■ Task ■
All of the data, word for word and free of pictures, is the expected result.

*** Begin section ***

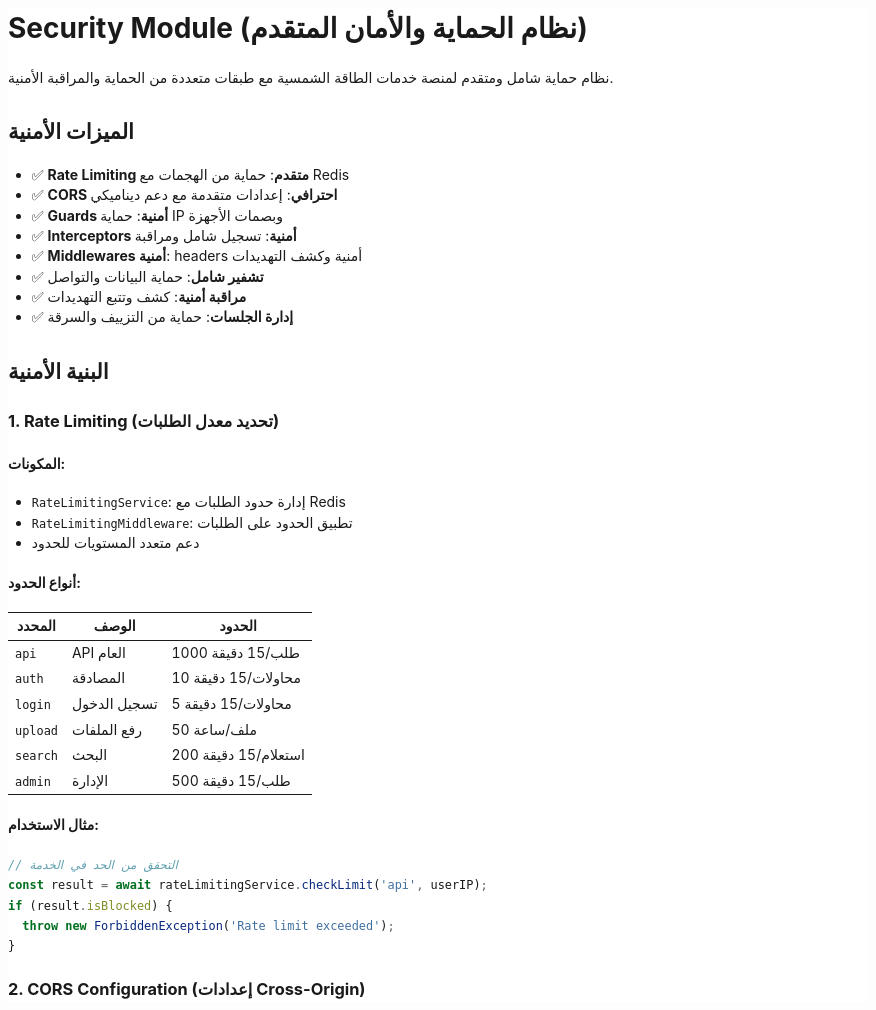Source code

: # Security Module (نظام الحماية والأمان المتقدم)

نظام حماية شامل ومتقدم لمنصة خدمات الطاقة الشمسية مع طبقات متعددة من الحماية والمراقبة الأمنية.

## الميزات الأمنية

- ✅ **Rate Limiting متقدم**: حماية من الهجمات مع Redis
- ✅ **CORS احترافي**: إعدادات متقدمة مع دعم ديناميكي
- ✅ **Guards أمنية**: حماية IP وبصمات الأجهزة
- ✅ **Interceptors أمنية**: تسجيل شامل ومراقبة
- ✅ **Middlewares أمنية**: headers أمنية وكشف التهديدات
- ✅ **تشفير شامل**: حماية البيانات والتواصل
- ✅ **مراقبة أمنية**: كشف وتتبع التهديدات
- ✅ **إدارة الجلسات**: حماية من التزييف والسرقة

## البنية الأمنية

### 1. Rate Limiting (تحديد معدل الطلبات)

#### المكونات:
- `RateLimitingService`: إدارة حدود الطلبات مع Redis
- `RateLimitingMiddleware`: تطبيق الحدود على الطلبات
- دعم متعدد المستويات للحدود

#### أنواع الحدود:

| المحدد | الوصف | الحدود |
|--------|--------|---------|
| `api` | API العام | 1000 طلب/15 دقيقة |
| `auth` | المصادقة | 10 محاولات/15 دقيقة |
| `login` | تسجيل الدخول | 5 محاولات/15 دقيقة |
| `upload` | رفع الملفات | 50 ملف/ساعة |
| `search` | البحث | 200 استعلام/15 دقيقة |
| `admin` | الإدارة | 500 طلب/15 دقيقة |

#### مثال الاستخدام:
```javascript
// التحقق من الحد في الخدمة
const result = await rateLimitingService.checkLimit('api', userIP);
if (result.isBlocked) {
  throw new ForbiddenException('Rate limit exceeded');
}
```

### 2. CORS Configuration (إعدادات Cross-Origin)
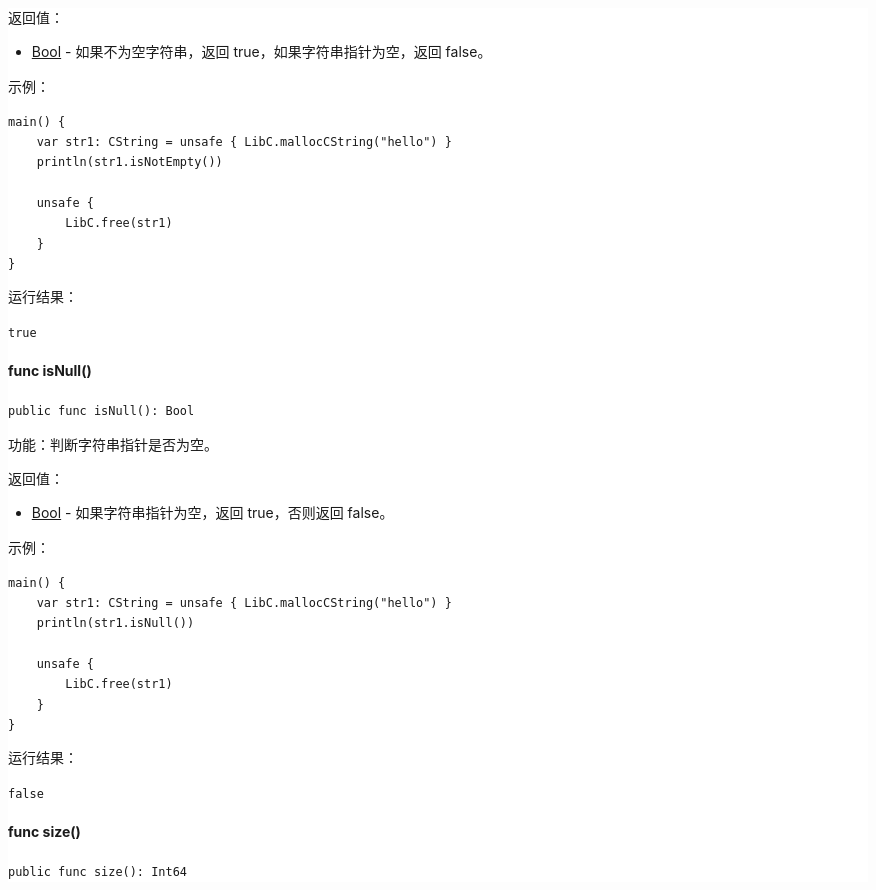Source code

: 返回值：

- [Bool](core_package_intrinsics.md#bool) - 如果不为空字符串，返回 true，如果字符串指针为空，返回 false。

示例：


```cangjie
main() {
    var str1: CString = unsafe { LibC.mallocCString("hello") }
    println(str1.isNotEmpty())

    unsafe {
        LibC.free(str1)
    }
}
```

运行结果：

```text
true
```

#### func isNull()

```cangjie
public func isNull(): Bool
```

功能：判断字符串指针是否为空。

返回值：

- [Bool](core_package_intrinsics.md#bool) - 如果字符串指针为空，返回 true，否则返回 false。

示例：


```cangjie
main() {
    var str1: CString = unsafe { LibC.mallocCString("hello") }
    println(str1.isNull())

    unsafe {
        LibC.free(str1)
    }
}
```

运行结果：

```text
false
```

#### func size()

```cangjie
public func size(): Int64
```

*** End section ***

■ Exercise response ■
Source code

: # Security Module (نظام الحماية والأمان المتقدم)

نظام حماية شامل ومتقدم لمنصة خدمات الطاقة الشمسية مع طبقات متعددة من الحماية والمراقبة الأمنية.

## الميزات الأمنية

- ✅ **Rate Limiting متقدم**: حماية من الهجمات مع Redis
- ✅ **CORS احترافي**: إعدادات متقدمة مع دعم ديناميكي
- ✅ **Guards أمنية**: حماية IP وبصمات الأجهزة
- ✅ **Interceptors أمنية**: تسجيل شامل ومراقبة
- ✅ **Middlewares أمنية**: headers أمنية وكشف التهديدات
- ✅ **تشفير شامل**: حماية البيانات والتواصل
- ✅ **مراقبة أمنية**: كشف وتتبع التهديدات
- ✅ **إدارة الجلسات**: حماية من التزييف والسرقة

## البنية الأمنية

### 1. Rate Limiting (تحديد معدل الطلبات)

#### المكونات:
- `RateLimitingService`: إدارة حدود الطلبات مع Redis
- `RateLimitingMiddleware`: تطبيق الحدود على الطلبات
- دعم متعدد المستويات للحدود

#### أنواع الحدود:

| المحدد | الوصف | الحدود |
|--------|--------|---------|
| `api` | API العام | 1000 طلب/15 دقيقة |
| `auth` | المصادقة | 10 محاولات/15 دقيقة |
| `login` | تسجيل الدخول | 5 محاولات/15 دقيقة |
| `upload` | رفع الملفات | 50 ملف/ساعة |
| `search` | البحث | 200 استعلام/15 دقيقة |
| `admin` | الإدارة | 500 طلب/15 دقيقة |

#### مثال الاستخدام:
```javascript
// التحقق من الحد في الخدمة
const result = await rateLimitingService.checkLimit('api', userIP);
if (result.isBlocked) {
  throw new ForbiddenException('Rate limit exceeded');
}
```

### 2. CORS Configuration (إعدادات Cross-Origin)
Source code

: 返回值：

- [Bool](core_package_intrinsics.md#bool) - 如果不为空字符串，返回 true，如果字符串指针为空，返回 false。

示例：


```cangjie
main() {
    var str1: CString = unsafe { LibC.mallocCString("hello") }
    println(str1.isNotEmpty())

    unsafe {
        LibC.free(str1)
    }
}
```

运行结果：

```text
true
```

#### func isNull()

```cangjie
public func isNull(): Bool
```

功能：判断字符串指针是否为空。

返回值：

- [Bool](core_package_intrinsics.md#bool) - 如果字符串指针为空，返回 true，否则返回 false。

示例：


```cangjie
main() {
    var str1: CString = unsafe { LibC.mallocCString("hello") }
    println(str1.isNull())

    unsafe {
        LibC.free(str1)
    }
}
```

运行结果：

```text
false
```

#### func size()

```cangjie
public func size(): Int64
```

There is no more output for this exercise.